(Rendered images with source text)

= = = = =

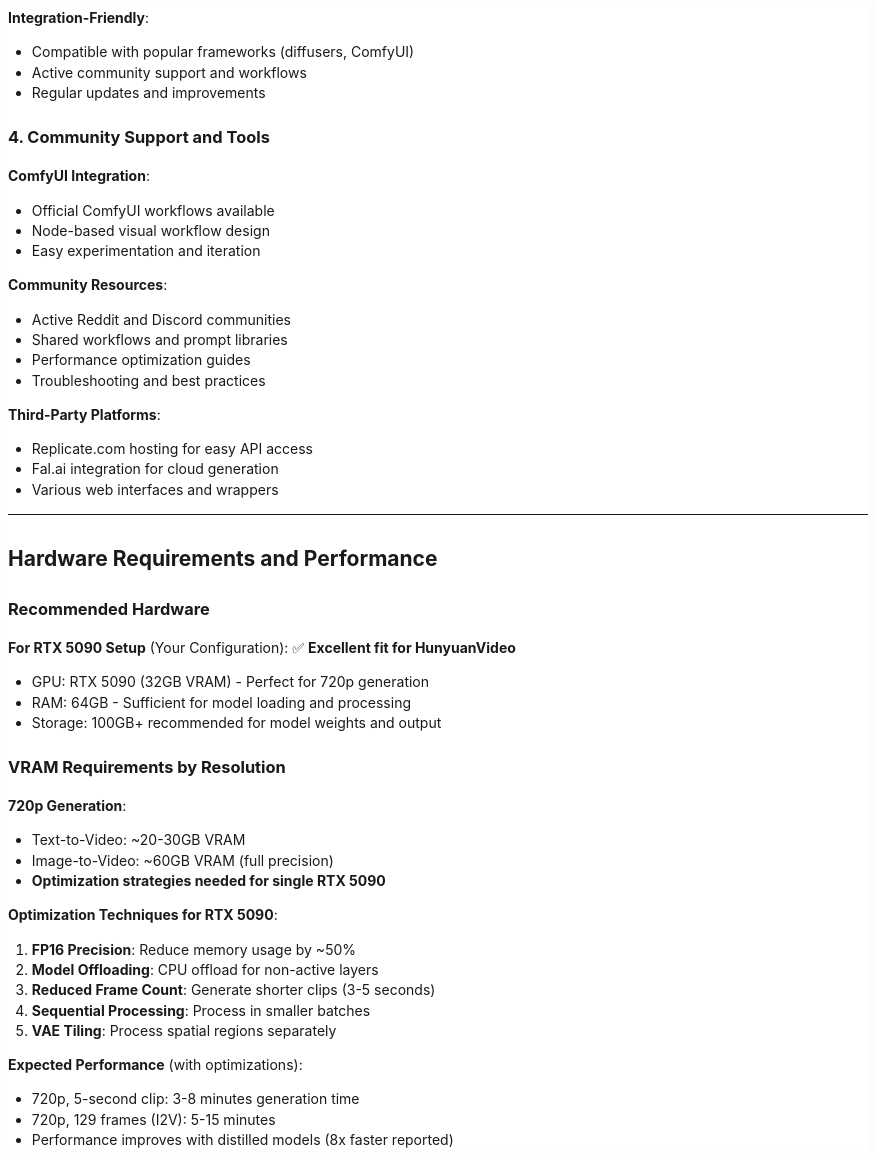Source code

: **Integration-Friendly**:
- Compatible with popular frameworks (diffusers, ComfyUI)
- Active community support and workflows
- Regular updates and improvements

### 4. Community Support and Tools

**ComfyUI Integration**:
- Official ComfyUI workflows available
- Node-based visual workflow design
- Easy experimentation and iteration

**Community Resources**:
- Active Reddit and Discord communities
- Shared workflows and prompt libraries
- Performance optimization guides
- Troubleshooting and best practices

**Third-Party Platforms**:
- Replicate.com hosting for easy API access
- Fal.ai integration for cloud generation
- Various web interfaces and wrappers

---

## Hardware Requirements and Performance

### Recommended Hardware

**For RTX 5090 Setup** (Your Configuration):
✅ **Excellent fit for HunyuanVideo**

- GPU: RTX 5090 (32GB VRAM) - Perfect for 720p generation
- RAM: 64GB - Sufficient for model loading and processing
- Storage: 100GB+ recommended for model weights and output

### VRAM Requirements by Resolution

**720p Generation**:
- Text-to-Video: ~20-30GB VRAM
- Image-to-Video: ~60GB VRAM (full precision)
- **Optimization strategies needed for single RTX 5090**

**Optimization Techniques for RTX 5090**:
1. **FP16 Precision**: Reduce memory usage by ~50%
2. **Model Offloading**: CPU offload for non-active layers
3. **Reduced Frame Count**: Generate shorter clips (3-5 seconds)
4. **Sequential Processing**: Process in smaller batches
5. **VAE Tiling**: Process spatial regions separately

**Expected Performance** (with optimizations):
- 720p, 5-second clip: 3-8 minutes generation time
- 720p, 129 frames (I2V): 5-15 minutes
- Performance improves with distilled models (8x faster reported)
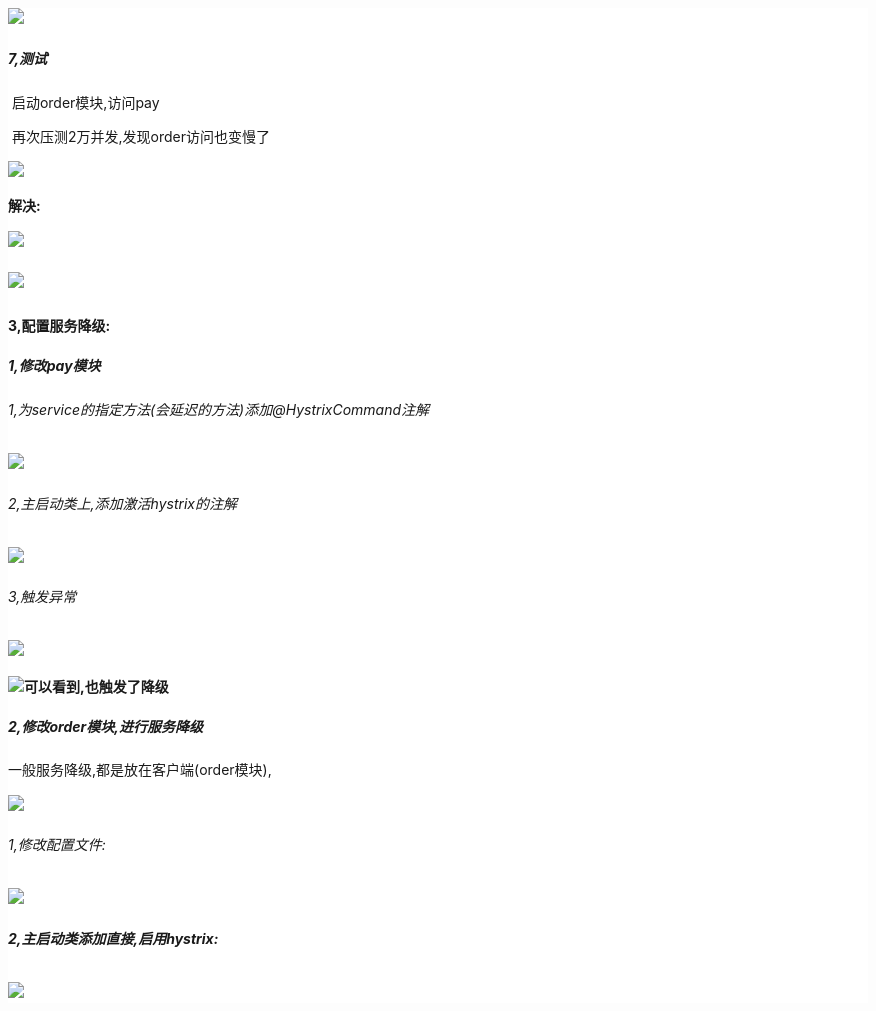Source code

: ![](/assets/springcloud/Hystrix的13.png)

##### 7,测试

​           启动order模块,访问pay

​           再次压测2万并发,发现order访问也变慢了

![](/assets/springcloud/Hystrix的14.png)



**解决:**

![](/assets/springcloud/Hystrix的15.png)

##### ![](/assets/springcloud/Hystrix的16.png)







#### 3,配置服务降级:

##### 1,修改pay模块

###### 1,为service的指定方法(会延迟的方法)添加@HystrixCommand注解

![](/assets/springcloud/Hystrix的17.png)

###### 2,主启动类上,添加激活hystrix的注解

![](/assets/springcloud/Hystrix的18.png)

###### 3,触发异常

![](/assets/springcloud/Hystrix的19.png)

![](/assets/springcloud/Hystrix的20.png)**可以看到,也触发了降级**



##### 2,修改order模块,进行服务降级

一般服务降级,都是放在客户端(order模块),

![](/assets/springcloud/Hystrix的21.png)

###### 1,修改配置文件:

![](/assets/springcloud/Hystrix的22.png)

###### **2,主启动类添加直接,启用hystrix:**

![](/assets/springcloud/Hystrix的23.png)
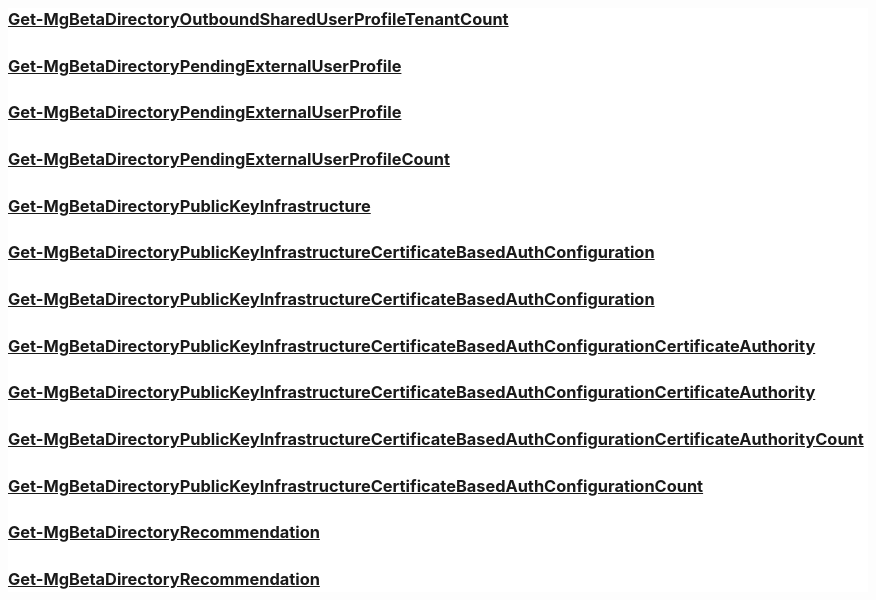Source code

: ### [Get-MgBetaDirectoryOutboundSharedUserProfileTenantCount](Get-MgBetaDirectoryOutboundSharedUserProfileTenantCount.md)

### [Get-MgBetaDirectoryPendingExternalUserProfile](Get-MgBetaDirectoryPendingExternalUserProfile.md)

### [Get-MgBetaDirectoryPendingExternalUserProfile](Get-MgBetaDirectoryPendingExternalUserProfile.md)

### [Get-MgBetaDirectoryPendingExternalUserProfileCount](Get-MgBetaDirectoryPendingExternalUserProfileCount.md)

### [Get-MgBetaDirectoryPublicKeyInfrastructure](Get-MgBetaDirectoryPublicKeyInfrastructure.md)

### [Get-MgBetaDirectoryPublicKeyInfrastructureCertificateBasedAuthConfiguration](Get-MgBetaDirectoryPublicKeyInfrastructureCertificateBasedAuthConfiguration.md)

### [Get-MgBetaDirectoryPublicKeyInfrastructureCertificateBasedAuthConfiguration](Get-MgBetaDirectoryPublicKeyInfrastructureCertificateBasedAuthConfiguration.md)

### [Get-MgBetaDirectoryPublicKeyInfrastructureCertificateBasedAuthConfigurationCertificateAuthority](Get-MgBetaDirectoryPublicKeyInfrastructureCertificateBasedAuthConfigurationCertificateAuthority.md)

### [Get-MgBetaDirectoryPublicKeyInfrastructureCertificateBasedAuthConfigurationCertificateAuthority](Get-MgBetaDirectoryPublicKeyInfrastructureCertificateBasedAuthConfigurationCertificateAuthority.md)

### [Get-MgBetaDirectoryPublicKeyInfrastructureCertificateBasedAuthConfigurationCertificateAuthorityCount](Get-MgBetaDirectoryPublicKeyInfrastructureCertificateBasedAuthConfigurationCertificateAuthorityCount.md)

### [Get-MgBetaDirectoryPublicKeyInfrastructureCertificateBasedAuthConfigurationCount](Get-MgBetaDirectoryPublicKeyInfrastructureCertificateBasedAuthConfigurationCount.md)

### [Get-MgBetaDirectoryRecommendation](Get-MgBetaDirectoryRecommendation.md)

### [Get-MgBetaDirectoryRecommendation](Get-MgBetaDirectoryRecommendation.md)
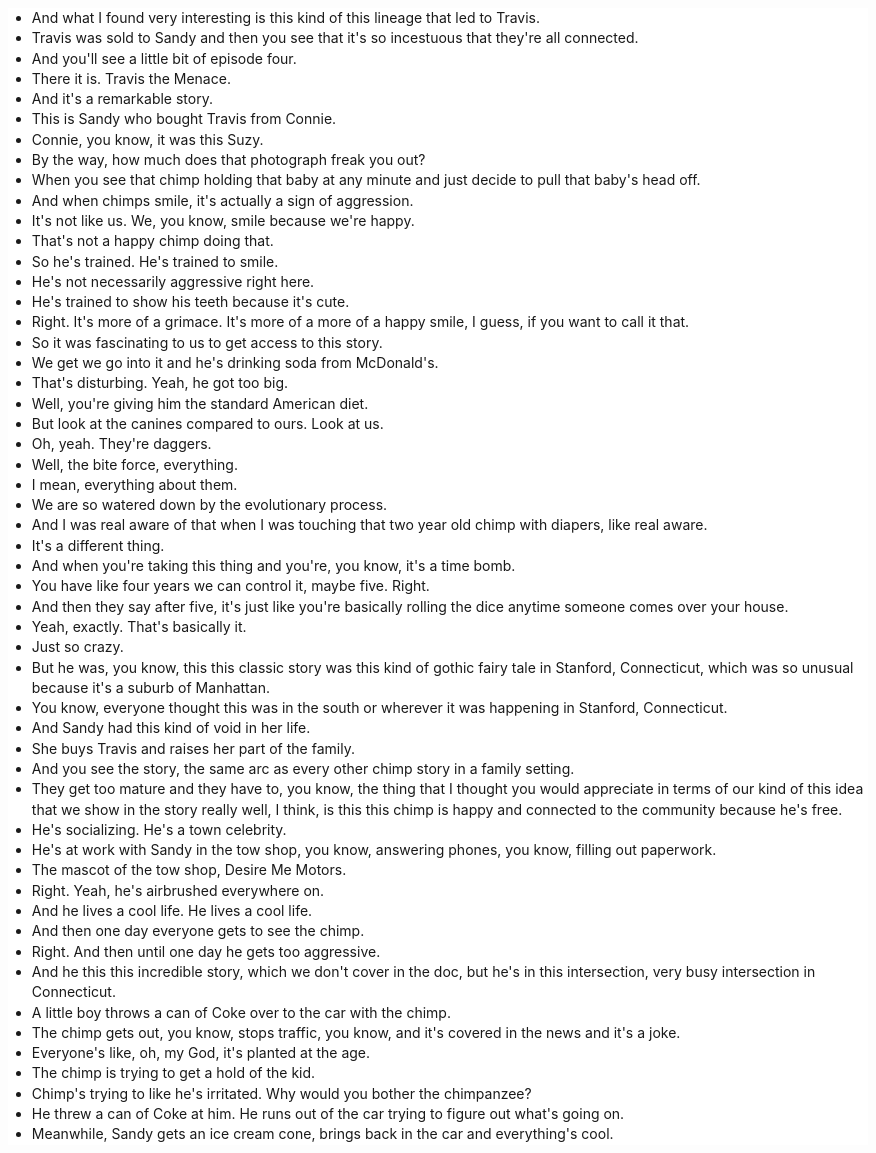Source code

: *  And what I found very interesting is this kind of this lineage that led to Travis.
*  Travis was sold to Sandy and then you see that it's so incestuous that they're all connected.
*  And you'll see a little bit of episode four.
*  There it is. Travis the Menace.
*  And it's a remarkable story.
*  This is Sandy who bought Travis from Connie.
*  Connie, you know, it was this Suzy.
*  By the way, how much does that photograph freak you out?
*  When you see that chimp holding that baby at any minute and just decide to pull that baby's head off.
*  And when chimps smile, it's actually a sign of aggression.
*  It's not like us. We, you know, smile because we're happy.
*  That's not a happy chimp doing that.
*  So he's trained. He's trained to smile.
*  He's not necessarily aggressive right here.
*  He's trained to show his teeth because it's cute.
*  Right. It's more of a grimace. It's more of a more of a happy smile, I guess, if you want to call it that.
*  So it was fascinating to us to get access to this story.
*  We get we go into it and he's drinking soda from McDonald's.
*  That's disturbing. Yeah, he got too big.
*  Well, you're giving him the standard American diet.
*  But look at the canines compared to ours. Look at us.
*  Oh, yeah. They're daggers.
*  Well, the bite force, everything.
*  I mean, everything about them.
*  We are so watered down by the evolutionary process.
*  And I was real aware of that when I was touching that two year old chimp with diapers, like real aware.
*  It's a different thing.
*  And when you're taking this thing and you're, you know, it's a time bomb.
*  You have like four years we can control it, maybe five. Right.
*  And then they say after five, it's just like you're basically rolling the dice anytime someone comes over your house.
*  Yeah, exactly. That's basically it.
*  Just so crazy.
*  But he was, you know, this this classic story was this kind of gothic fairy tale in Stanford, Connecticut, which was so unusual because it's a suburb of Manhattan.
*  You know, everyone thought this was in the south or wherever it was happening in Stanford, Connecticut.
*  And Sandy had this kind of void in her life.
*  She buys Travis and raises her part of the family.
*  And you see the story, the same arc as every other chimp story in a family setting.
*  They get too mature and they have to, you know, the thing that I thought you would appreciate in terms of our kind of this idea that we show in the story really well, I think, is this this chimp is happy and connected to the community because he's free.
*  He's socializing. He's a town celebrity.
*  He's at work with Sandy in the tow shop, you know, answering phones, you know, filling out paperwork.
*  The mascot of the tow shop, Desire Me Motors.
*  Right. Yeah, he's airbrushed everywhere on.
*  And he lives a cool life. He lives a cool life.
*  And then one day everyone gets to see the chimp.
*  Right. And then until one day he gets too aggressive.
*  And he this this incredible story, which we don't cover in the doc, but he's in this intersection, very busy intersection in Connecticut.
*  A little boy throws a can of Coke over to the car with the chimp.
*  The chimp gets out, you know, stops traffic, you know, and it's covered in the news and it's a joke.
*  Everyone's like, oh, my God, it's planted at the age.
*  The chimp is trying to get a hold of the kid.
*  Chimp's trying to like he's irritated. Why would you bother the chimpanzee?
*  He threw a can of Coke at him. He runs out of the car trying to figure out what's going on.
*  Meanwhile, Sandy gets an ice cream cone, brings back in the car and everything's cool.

= = = = =

## WHAT THE TASK REQUIRES
What is needed here is an exact transcript of the data above, pictures excluded.

## RESULT OF THIS TASK
Source code

: **Integration-Friendly**:
- Compatible with popular frameworks (diffusers, ComfyUI)
- Active community support and workflows
- Regular updates and improvements

### 4. Community Support and Tools

**ComfyUI Integration**:
- Official ComfyUI workflows available
- Node-based visual workflow design
- Easy experimentation and iteration

**Community Resources**:
- Active Reddit and Discord communities
- Shared workflows and prompt libraries
- Performance optimization guides
- Troubleshooting and best practices

**Third-Party Platforms**:
- Replicate.com hosting for easy API access
- Fal.ai integration for cloud generation
- Various web interfaces and wrappers

---

## Hardware Requirements and Performance

### Recommended Hardware

**For RTX 5090 Setup** (Your Configuration):
✅ **Excellent fit for HunyuanVideo**

- GPU: RTX 5090 (32GB VRAM) - Perfect for 720p generation
- RAM: 64GB - Sufficient for model loading and processing
- Storage: 100GB+ recommended for model weights and output

### VRAM Requirements by Resolution

**720p Generation**:
- Text-to-Video: ~20-30GB VRAM
- Image-to-Video: ~60GB VRAM (full precision)
- **Optimization strategies needed for single RTX 5090**

**Optimization Techniques for RTX 5090**:
1. **FP16 Precision**: Reduce memory usage by ~50%
2. **Model Offloading**: CPU offload for non-active layers
3. **Reduced Frame Count**: Generate shorter clips (3-5 seconds)
4. **Sequential Processing**: Process in smaller batches
5. **VAE Tiling**: Process spatial regions separately

**Expected Performance** (with optimizations):
- 720p, 5-second clip: 3-8 minutes generation time
- 720p, 129 frames (I2V): 5-15 minutes
- Performance improves with distilled models (8x faster reported)
Source code

: ![](/assets/springcloud/Hystrix的13.png)

##### 7,测试

​           启动order模块,访问pay

​           再次压测2万并发,发现order访问也变慢了

![](/assets/springcloud/Hystrix的14.png)



**解决:**

![](/assets/springcloud/Hystrix的15.png)

##### ![](/assets/springcloud/Hystrix的16.png)







#### 3,配置服务降级:

##### 1,修改pay模块

###### 1,为service的指定方法(会延迟的方法)添加@HystrixCommand注解

![](/assets/springcloud/Hystrix的17.png)

###### 2,主启动类上,添加激活hystrix的注解

![](/assets/springcloud/Hystrix的18.png)

###### 3,触发异常

![](/assets/springcloud/Hystrix的19.png)

![](/assets/springcloud/Hystrix的20.png)**可以看到,也触发了降级**



##### 2,修改order模块,进行服务降级

一般服务降级,都是放在客户端(order模块),

![](/assets/springcloud/Hystrix的21.png)

###### 1,修改配置文件:

![](/assets/springcloud/Hystrix的22.png)

###### **2,主启动类添加直接,启用hystrix:**

![](/assets/springcloud/Hystrix的23.png)
Source code

: ### [Get-MgBetaDirectoryOutboundSharedUserProfileTenantCount](Get-MgBetaDirectoryOutboundSharedUserProfileTenantCount.md)

### [Get-MgBetaDirectoryPendingExternalUserProfile](Get-MgBetaDirectoryPendingExternalUserProfile.md)

### [Get-MgBetaDirectoryPendingExternalUserProfile](Get-MgBetaDirectoryPendingExternalUserProfile.md)

### [Get-MgBetaDirectoryPendingExternalUserProfileCount](Get-MgBetaDirectoryPendingExternalUserProfileCount.md)

### [Get-MgBetaDirectoryPublicKeyInfrastructure](Get-MgBetaDirectoryPublicKeyInfrastructure.md)

### [Get-MgBetaDirectoryPublicKeyInfrastructureCertificateBasedAuthConfiguration](Get-MgBetaDirectoryPublicKeyInfrastructureCertificateBasedAuthConfiguration.md)

### [Get-MgBetaDirectoryPublicKeyInfrastructureCertificateBasedAuthConfiguration](Get-MgBetaDirectoryPublicKeyInfrastructureCertificateBasedAuthConfiguration.md)

### [Get-MgBetaDirectoryPublicKeyInfrastructureCertificateBasedAuthConfigurationCertificateAuthority](Get-MgBetaDirectoryPublicKeyInfrastructureCertificateBasedAuthConfigurationCertificateAuthority.md)

### [Get-MgBetaDirectoryPublicKeyInfrastructureCertificateBasedAuthConfigurationCertificateAuthority](Get-MgBetaDirectoryPublicKeyInfrastructureCertificateBasedAuthConfigurationCertificateAuthority.md)

### [Get-MgBetaDirectoryPublicKeyInfrastructureCertificateBasedAuthConfigurationCertificateAuthorityCount](Get-MgBetaDirectoryPublicKeyInfrastructureCertificateBasedAuthConfigurationCertificateAuthorityCount.md)

### [Get-MgBetaDirectoryPublicKeyInfrastructureCertificateBasedAuthConfigurationCount](Get-MgBetaDirectoryPublicKeyInfrastructureCertificateBasedAuthConfigurationCount.md)

### [Get-MgBetaDirectoryRecommendation](Get-MgBetaDirectoryRecommendation.md)

### [Get-MgBetaDirectoryRecommendation](Get-MgBetaDirectoryRecommendation.md)
Source code

: *  And what I found very interesting is this kind of this lineage that led to Travis.
*  Travis was sold to Sandy and then you see that it's so incestuous that they're all connected.
*  And you'll see a little bit of episode four.
*  There it is. Travis the Menace.
*  And it's a remarkable story.
*  This is Sandy who bought Travis from Connie.
*  Connie, you know, it was this Suzy.
*  By the way, how much does that photograph freak you out?
*  When you see that chimp holding that baby at any minute and just decide to pull that baby's head off.
*  And when chimps smile, it's actually a sign of aggression.
*  It's not like us. We, you know, smile because we're happy.
*  That's not a happy chimp doing that.
*  So he's trained. He's trained to smile.
*  He's not necessarily aggressive right here.
*  He's trained to show his teeth because it's cute.
*  Right. It's more of a grimace. It's more of a more of a happy smile, I guess, if you want to call it that.
*  So it was fascinating to us to get access to this story.
*  We get we go into it and he's drinking soda from McDonald's.
*  That's disturbing. Yeah, he got too big.
*  Well, you're giving him the standard American diet.
*  But look at the canines compared to ours. Look at us.
*  Oh, yeah. They're daggers.
*  Well, the bite force, everything.
*  I mean, everything about them.
*  We are so watered down by the evolutionary process.
*  And I was real aware of that when I was touching that two year old chimp with diapers, like real aware.
*  It's a different thing.
*  And when you're taking this thing and you're, you know, it's a time bomb.
*  You have like four years we can control it, maybe five. Right.
*  And then they say after five, it's just like you're basically rolling the dice anytime someone comes over your house.
*  Yeah, exactly. That's basically it.
*  Just so crazy.
*  But he was, you know, this this classic story was this kind of gothic fairy tale in Stanford, Connecticut, which was so unusual because it's a suburb of Manhattan.
*  You know, everyone thought this was in the south or wherever it was happening in Stanford, Connecticut.
*  And Sandy had this kind of void in her life.
*  She buys Travis and raises her part of the family.
*  And you see the story, the same arc as every other chimp story in a family setting.
*  They get too mature and they have to, you know, the thing that I thought you would appreciate in terms of our kind of this idea that we show in the story really well, I think, is this this chimp is happy and connected to the community because he's free.
*  He's socializing. He's a town celebrity.
*  He's at work with Sandy in the tow shop, you know, answering phones, you know, filling out paperwork.
*  The mascot of the tow shop, Desire Me Motors.
*  Right. Yeah, he's airbrushed everywhere on.
*  And he lives a cool life. He lives a cool life.
*  And then one day everyone gets to see the chimp.
*  Right. And then until one day he gets too aggressive.
*  And he this this incredible story, which we don't cover in the doc, but he's in this intersection, very busy intersection in Connecticut.
*  A little boy throws a can of Coke over to the car with the chimp.
*  The chimp gets out, you know, stops traffic, you know, and it's covered in the news and it's a joke.
*  Everyone's like, oh, my God, it's planted at the age.
*  The chimp is trying to get a hold of the kid.
*  Chimp's trying to like he's irritated. Why would you bother the chimpanzee?
*  He threw a can of Coke at him. He runs out of the car trying to figure out what's going on.
*  Meanwhile, Sandy gets an ice cream cone, brings back in the car and everything's cool.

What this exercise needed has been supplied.